Google TV and Chromecast have made massive strides based on the presentations at Google I/O. Google in particular should be attractive for those who are thinking of cutting the cord and again Nvidia's K1 platform was showcased as the power behind the TV efforts (the Game demo used Nvidia's technology on stage). Voice and physical controls were from Google smartphones, smartwatches and tablets ironically mirroring the vision Bill Gates seemed to have in his last talk at CES over a decade ago. Google clearly wants to be at the forefront of the big move away from traditional TV and to a more on-demand future of entertainment.
The secret winner here appears to be Lenovo because the product that the developers were most excited about was the Moto 360 watch from Motorola, which did the best job of blending traditional watch capability with this new digital world. Google sold this unit to Lenovo some time ago and this effort could be a huge beachhead for them in this new hot segment. They demonstrated a rich connection between the Android phones and these new watches providing notices, simple functions, and remote application viewing which appeared much more convenient than on a watch. A cool security feature was that the watch was authenticated to the user on the Android phone so they didn't have to use a pin code on that phone while wearing it. This got a huge positive response from the crowd.
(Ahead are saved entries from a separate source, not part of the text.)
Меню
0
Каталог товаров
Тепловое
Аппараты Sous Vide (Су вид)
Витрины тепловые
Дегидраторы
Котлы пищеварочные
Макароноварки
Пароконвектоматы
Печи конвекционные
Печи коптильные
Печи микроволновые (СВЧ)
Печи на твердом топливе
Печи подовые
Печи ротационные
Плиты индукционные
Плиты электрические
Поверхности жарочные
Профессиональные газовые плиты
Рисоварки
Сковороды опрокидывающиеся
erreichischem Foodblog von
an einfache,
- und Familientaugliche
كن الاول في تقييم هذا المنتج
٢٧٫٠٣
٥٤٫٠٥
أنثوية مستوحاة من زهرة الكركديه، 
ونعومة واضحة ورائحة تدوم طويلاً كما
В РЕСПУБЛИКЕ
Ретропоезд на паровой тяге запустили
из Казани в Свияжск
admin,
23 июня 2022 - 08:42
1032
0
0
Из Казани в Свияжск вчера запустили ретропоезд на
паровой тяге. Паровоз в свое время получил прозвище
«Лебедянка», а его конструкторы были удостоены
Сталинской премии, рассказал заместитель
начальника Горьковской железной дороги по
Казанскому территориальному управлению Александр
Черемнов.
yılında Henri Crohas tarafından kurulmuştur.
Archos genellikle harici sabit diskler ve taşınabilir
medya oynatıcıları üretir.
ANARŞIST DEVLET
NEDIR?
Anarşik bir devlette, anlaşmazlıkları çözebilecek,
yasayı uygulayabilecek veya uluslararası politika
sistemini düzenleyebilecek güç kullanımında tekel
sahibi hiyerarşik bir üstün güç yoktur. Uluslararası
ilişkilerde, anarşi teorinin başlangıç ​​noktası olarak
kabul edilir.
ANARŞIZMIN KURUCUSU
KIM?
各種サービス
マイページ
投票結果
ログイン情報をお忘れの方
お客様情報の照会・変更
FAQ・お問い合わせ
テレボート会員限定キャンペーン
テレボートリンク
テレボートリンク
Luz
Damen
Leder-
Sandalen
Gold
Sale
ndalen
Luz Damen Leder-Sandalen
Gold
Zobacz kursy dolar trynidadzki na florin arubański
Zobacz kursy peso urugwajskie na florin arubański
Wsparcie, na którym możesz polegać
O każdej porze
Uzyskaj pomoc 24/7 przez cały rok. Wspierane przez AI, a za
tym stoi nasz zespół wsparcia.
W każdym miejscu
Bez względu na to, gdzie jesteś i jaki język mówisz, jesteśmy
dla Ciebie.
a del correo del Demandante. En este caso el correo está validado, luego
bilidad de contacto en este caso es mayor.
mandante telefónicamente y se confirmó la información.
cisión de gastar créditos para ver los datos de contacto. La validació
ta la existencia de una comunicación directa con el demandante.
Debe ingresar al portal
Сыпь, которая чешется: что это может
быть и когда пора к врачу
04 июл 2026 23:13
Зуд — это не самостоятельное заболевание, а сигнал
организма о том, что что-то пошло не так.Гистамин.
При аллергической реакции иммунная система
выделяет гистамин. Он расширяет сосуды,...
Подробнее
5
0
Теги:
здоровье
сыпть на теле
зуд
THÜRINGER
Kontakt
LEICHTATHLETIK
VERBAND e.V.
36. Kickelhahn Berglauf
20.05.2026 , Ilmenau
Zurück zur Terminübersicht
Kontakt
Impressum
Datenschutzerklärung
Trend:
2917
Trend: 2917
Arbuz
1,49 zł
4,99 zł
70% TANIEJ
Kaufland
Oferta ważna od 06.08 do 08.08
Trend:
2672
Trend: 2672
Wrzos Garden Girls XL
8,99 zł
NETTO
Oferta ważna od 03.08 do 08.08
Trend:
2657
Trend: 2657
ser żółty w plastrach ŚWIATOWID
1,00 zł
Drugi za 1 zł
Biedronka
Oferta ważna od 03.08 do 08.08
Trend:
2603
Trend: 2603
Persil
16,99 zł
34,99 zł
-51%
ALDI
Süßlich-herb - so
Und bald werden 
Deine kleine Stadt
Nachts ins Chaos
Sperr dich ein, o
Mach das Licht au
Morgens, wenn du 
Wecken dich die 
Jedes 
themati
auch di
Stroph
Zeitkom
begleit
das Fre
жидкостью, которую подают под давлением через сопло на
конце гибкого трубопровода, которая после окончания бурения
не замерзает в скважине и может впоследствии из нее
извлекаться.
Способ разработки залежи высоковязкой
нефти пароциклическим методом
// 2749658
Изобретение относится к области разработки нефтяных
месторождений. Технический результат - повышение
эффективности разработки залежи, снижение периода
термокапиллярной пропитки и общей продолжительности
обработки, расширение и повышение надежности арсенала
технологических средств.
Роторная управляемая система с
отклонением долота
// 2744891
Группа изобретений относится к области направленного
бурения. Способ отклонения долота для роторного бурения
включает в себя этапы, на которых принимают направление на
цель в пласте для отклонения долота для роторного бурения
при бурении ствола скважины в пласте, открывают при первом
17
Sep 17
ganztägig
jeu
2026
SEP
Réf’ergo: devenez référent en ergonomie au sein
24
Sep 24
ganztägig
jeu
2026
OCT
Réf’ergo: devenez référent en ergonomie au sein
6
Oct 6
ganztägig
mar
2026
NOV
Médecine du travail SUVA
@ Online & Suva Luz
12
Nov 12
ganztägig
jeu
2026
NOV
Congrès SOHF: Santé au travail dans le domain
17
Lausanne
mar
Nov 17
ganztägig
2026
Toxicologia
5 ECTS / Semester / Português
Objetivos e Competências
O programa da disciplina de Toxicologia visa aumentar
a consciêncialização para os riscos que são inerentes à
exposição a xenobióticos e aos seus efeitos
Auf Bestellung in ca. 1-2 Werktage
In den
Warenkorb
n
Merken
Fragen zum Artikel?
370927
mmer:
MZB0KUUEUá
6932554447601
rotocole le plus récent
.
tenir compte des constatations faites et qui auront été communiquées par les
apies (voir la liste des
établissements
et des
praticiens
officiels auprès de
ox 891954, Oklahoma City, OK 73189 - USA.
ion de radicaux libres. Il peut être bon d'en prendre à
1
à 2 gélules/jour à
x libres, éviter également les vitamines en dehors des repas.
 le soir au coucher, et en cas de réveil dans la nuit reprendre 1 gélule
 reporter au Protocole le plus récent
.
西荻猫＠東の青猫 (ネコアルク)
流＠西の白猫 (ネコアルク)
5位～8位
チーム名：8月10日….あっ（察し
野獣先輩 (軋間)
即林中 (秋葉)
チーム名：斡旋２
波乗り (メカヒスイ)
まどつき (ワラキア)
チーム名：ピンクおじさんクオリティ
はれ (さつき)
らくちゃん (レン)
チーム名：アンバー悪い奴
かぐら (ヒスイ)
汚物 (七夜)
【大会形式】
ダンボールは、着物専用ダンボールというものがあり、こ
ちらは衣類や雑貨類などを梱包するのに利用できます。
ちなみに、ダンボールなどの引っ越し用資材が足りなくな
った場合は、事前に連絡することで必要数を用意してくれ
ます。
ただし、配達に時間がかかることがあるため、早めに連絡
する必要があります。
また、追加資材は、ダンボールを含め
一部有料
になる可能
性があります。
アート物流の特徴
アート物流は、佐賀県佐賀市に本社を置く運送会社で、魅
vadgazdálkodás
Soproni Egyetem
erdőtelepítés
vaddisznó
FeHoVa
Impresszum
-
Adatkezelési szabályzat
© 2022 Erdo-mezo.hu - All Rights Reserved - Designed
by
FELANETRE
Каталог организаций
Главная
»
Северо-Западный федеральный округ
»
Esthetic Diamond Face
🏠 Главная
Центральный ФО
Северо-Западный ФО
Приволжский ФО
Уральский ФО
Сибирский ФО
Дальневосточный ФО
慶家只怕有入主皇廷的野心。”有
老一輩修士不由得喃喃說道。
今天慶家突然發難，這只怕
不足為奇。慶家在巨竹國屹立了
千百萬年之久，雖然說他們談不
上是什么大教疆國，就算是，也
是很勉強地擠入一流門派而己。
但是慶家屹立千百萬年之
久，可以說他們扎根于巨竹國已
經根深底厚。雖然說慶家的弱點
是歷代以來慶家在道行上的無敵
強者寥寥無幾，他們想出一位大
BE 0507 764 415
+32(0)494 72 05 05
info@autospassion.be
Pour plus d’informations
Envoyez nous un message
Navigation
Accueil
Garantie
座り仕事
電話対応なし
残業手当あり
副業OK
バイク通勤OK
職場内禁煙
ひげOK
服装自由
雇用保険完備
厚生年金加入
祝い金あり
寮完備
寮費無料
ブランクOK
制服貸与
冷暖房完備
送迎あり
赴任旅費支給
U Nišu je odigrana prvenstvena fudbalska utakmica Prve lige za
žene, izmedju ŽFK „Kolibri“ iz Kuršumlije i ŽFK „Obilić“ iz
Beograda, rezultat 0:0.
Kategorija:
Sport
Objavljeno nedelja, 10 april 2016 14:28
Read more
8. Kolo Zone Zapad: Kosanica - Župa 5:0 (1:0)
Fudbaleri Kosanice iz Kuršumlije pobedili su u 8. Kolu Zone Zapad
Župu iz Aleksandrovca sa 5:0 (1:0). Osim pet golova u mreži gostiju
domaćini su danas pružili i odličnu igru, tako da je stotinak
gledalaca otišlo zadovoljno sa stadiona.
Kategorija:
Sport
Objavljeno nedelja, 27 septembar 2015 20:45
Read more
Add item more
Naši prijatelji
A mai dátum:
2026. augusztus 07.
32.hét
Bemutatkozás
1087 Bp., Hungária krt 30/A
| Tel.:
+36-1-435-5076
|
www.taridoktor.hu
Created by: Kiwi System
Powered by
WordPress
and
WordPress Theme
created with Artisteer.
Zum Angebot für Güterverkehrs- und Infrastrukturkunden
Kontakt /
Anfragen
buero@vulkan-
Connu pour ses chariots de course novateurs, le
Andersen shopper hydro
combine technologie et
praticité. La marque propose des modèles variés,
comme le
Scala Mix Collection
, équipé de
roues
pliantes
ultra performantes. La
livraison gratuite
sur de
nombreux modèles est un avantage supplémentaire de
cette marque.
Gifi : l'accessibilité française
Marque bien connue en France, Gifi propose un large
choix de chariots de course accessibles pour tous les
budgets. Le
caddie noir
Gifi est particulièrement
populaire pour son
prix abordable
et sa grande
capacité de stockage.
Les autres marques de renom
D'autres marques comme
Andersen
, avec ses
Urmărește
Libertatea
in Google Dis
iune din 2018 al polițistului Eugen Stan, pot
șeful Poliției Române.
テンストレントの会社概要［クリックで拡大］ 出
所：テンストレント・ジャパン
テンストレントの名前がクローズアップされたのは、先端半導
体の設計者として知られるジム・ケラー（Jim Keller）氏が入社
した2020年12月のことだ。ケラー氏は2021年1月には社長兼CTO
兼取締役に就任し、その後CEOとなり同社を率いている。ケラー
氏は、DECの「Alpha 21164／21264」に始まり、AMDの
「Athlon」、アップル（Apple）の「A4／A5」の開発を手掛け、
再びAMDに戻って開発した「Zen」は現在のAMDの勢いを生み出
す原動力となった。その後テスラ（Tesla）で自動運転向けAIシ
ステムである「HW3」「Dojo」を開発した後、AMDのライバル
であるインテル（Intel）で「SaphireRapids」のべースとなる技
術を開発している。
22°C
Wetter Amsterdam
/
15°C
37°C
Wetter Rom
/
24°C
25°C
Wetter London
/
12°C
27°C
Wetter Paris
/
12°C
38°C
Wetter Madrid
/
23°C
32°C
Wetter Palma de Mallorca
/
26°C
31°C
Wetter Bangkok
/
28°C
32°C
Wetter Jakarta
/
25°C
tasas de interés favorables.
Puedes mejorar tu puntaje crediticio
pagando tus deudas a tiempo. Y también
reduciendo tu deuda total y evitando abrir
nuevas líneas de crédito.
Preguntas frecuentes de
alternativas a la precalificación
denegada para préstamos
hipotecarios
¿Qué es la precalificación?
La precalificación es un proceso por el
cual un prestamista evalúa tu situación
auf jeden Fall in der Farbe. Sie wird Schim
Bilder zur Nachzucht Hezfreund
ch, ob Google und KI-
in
Wrapping up: Just the highlights
This was an impressive showcase of Google capability, and even the presentations were done in an Apple-like fashion which focused the audience on the feature or device and not on word-oriented PowerPoint slides or obscure technologies. Whoever prepped the speakers did some very nice work and likely learned at Apple. In the end Google plans to be a far bigger part of your life and to compete with other vendors, and particularly Apple (who clearly was the target of much of what Google presented) will need to up its game significantly.